The researchers reported that 26% of patients who received nicotine replacement therapy samples achieved at least one week without smoking, and about 48% made at least one attempt to quit after receiving smoking-cessation resources.
"Providing smokers with a free two-week starter kit of nicotine replacement therapy increased quit attempts, use of stop smoking medications, and smoking abstinence compared with standard care in a primary care setting," wrote the authors, led by Matthew Carpenter, PhD, of the psychiatry and behavioral sciences department at the Medical University of South Carolina in Charleston (Addiction, January 8, 2020).
A conversation starter
About 34 million adults in the U.S. currently smoke cigarettes, and about two-thirds of them say they want to quit. The majority of adult cigarette smokers also have tried to quit during the past year, according to a smoking-cessation report released in January 2020 by the U.S. surgeon general.
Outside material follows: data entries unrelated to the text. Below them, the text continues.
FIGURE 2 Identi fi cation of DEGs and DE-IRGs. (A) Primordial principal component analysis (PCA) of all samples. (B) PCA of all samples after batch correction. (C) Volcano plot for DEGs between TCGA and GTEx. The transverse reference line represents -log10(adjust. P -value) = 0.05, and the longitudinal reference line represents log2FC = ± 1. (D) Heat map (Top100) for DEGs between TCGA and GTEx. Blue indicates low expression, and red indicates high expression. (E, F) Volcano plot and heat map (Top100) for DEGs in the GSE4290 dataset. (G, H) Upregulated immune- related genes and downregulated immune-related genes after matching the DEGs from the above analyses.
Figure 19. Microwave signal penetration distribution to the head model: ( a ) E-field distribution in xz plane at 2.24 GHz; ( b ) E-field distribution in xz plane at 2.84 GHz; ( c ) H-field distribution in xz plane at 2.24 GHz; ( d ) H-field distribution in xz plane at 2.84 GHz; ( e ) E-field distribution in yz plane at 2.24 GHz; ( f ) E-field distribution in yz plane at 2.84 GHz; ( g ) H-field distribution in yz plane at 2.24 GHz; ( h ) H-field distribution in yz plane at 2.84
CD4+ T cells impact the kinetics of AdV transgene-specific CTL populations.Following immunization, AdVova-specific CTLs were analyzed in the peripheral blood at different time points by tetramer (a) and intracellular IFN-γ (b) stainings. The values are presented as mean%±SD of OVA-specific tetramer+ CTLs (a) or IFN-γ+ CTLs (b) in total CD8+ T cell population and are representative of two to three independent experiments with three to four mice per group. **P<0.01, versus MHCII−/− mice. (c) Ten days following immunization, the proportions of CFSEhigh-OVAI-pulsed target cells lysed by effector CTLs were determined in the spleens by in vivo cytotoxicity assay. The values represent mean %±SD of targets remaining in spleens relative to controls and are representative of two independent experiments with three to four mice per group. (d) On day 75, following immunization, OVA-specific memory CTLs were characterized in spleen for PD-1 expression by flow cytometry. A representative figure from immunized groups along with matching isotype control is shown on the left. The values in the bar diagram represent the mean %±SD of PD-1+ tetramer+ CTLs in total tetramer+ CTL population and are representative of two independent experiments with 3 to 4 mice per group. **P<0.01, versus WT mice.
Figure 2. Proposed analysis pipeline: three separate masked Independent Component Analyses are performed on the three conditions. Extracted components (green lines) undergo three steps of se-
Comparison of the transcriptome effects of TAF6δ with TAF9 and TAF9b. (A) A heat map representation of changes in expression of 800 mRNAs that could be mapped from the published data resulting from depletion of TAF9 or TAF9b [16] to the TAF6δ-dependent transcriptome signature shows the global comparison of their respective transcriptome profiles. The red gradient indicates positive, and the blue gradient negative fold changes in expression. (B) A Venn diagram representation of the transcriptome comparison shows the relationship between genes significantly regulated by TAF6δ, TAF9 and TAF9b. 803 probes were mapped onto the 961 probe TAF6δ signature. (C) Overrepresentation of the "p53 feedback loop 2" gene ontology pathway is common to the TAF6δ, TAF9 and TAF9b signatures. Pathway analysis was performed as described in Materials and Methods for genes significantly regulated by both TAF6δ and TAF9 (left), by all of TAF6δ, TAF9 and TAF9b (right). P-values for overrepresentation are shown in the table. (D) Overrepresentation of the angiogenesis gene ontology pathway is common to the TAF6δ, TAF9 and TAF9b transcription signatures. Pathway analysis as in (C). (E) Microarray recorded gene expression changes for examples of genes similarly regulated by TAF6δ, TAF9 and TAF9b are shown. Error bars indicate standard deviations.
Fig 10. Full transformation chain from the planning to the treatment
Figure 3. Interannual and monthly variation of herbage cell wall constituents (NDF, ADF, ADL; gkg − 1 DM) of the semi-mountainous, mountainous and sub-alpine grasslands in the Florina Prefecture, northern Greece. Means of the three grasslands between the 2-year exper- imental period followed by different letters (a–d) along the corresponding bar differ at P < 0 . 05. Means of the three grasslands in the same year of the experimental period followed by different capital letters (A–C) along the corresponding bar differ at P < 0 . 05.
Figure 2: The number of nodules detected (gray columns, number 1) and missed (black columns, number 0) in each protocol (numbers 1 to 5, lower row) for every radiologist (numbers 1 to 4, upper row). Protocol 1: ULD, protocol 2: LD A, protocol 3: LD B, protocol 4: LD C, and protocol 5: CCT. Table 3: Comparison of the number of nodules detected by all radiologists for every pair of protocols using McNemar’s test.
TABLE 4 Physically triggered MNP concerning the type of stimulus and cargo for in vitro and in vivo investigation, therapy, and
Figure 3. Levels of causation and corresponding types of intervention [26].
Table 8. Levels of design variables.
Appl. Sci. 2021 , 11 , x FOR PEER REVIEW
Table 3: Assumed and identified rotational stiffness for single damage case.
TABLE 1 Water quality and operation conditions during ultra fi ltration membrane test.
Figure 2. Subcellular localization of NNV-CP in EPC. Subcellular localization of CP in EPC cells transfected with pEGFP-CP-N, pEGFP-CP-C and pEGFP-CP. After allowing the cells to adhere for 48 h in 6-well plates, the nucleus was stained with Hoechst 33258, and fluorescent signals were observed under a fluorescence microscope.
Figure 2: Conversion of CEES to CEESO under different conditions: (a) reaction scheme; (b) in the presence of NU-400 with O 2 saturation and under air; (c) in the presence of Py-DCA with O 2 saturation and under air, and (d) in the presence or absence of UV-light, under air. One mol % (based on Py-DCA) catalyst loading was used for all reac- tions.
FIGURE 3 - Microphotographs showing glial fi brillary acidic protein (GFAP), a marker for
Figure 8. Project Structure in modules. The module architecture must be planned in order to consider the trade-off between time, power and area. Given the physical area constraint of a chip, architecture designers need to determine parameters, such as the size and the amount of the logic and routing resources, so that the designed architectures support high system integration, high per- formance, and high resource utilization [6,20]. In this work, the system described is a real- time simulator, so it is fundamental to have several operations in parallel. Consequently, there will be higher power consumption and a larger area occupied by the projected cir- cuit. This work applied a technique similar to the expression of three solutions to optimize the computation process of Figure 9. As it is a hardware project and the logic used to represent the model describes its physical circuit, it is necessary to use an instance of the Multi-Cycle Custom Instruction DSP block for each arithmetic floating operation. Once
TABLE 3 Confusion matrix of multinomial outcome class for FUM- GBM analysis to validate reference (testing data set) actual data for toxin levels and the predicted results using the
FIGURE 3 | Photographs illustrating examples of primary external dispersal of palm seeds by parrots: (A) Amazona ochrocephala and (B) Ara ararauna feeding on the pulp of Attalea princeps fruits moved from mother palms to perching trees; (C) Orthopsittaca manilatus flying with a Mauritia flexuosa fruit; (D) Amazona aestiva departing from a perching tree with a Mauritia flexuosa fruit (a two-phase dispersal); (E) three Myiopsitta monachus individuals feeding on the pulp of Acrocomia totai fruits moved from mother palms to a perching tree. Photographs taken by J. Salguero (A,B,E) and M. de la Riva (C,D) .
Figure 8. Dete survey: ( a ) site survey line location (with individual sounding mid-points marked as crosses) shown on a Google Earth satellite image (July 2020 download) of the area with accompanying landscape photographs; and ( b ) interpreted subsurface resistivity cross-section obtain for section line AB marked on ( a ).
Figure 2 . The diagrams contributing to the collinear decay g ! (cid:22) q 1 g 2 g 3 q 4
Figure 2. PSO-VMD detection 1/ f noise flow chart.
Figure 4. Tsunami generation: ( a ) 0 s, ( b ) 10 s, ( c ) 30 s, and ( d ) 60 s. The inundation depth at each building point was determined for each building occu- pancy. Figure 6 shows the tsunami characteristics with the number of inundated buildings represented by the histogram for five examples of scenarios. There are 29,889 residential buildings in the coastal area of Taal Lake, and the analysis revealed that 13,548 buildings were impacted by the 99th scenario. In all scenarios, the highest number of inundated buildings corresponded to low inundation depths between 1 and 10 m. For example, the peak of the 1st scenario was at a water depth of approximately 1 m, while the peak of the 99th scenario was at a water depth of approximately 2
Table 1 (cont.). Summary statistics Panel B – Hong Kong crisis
Kicking the habit reduces the risk of more than a dozen types of cancer, including lung, oral, laryngeal, pharyngeal, and esophageal cancers. On average, it takes a minimum of seven attempts to quit before people are successful. Therefore, any way clinicians can start the conversation about cessation with smokers can help move them toward ending their addiction to tobacco.
The researchers conducted the cluster randomized clinical trial at 22 primary care clinics in South Carolina. The $2 million study, known as Tobacco Intervention in Primary Care Treatment Opportunities for Providers, was conducted in collaboration with the National Institute on Drug Abuse.
The study required primary care doctors to give kits to 1,245 motivated and unmotivated smokers. Kits contained smoking-cessation advice plus two-week supplies of nicotine patches and lozenges at no charge.
About 150 patients who underwent nicotine replacement therapy abstained from smoking for one week, while about 290 patients made attempts to quit smoking during the study period, according to the researchers. Additionally, 70 patients who received kits from their doctors completely stopped smoking for six months, they noted.
The results show promise, but the absence of biological verification of smoking status is a glaring limitation of the study, according to the authors. Though methods for remote collection of saliva samples for testing of cotinine, which is the predominant metabolite of nicotine, exist, the researchers believe they don't lend themselves to nicotine replacement therapy interventions. Other weaknesses in the study include the lack of blinded assessment during follow-up, which may have introduced bias.
A strategy worth considering
The challenges of delivering effective, scalable smoking-cessation interventions within real-world medical settings are significant, but they also breed opportunities, the authors wrote.
"Provision of medication samples to promote smoking abstinence within the context of primary care is wholly consistent with seminal recommendations to do so and may be a practical, disseminable strategy to get more smokers engaged in evidence-based care," they wrote.